The study, released by the U.S. Substance Abuse and Mental Health Services Administration in mid-February, builds on data released last September that found, on average, more than one in five Americans had gone on a drinking binge during the previous 30 days and about 6 percent had smoked marijuana.
The state-by-state breakdown found that binge drinking — defined as drinking five or more drinks on the same occasion in the 30 days prior to the survey — was most rampant in North Dakota, Colorado, Iowa, Minnesota and Montana. The percentages of residents engaging in binge drinking ranged from 31.4 percent in North Dakota to 15.9 percent in Utah with a national average of 22.6 percent.
The highest rate of alcohol dependence or abuse was found in North Dakota with 10.8 percent and the lowest was in Tennessee with 6.0 percent. The District of Columbia had the highest rate of illicit drug dependence or abuse at 4.0 percent, and the lowest was found in Kansas and Iowa with rates of 2.5 percent, according to a SAMHSA news release.
Alaska tops the list of most frequent users of illicit drugs. Twelve percent of persons 12 and older in Alaska admitted to using an illicit drug within the past month. Utah ranked lowest on the list with 6.3 percent of its residents acknowledging that form of substance abuse. Other states with high levels of use include Colorado, Montana, Oregon, Nevada and New Mexico.
Marijuana is the nation’s most frequently used illicit drug, the study said, with 10.8 percent of Americans using the drug during the past year.
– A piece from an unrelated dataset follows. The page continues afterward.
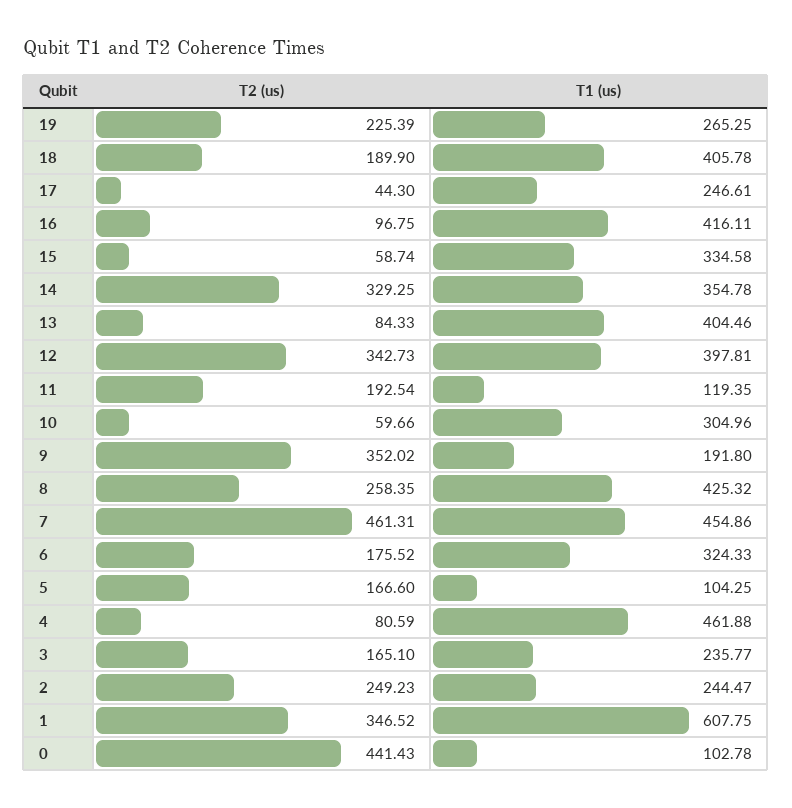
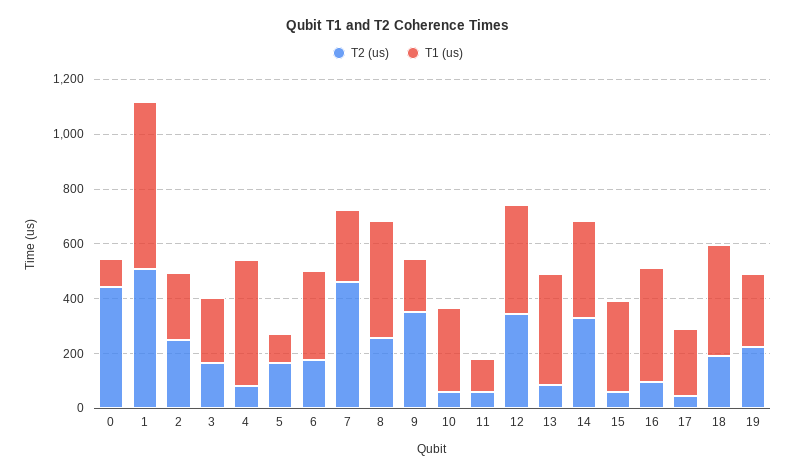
T2 (us), 11: 192.54 -> 50
T1 (us), 7: 454.86 -> 250
T2 (us), 1: 346.52 -> 500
“State-by-state data is a powerful tool for policymakers at the federal, state and local levels to identify needs and target prevention and treatment resources,” SAMHSA administrator Charles Curie said in the release. “While we as a nation are making overall progress in reducing illicit drug use among youth, it is clear from the findings that illicit drug, alcohol and tobacco use vary substantially among states and regions.”
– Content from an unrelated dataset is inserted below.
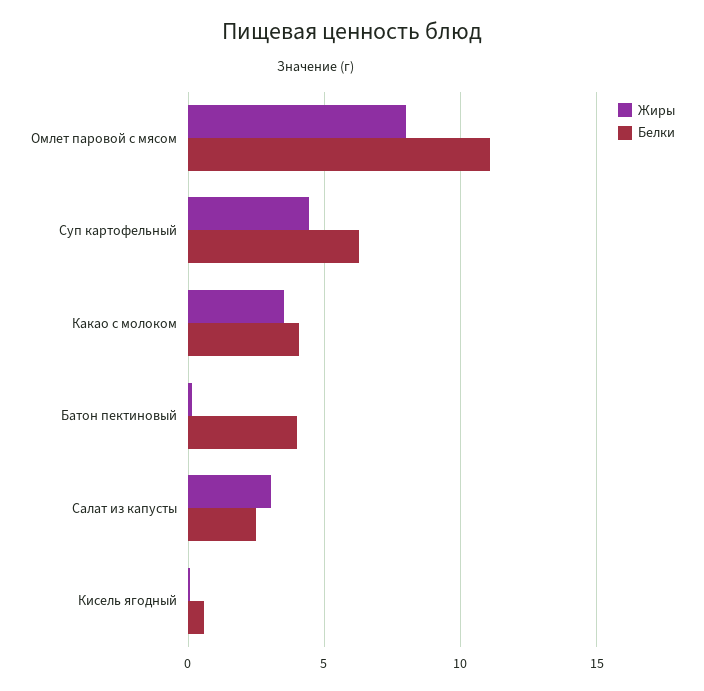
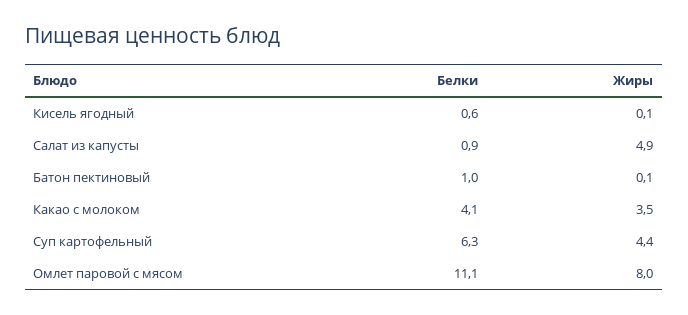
Белки, Батон пектиновый: 4 -> 1
Жиры, Салат из капусты: 3 -> 4.9
Белки, Салат из капусты: 2.5 -> 0.9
The study said most of the states where alcohol use was the least were in the South, but Southerners were the biggest users of tobacco. Kentucky, where tobacco was a cash crop for decades, topped the list of tobacco use during the previous month with 39.8 percent of the population using the substance. Utah, at 19.7 percent, reported the lowest rate in the nation.
Utah’s status as a state with lower rates of use in various areas could be attributed to a combination of comprehensive prevention programs, aggressive rehabilitation and a non-drinking tone set by the Mormon church, the director of the Division of Substance Abuse and Mental Health in Utah said in USA Today.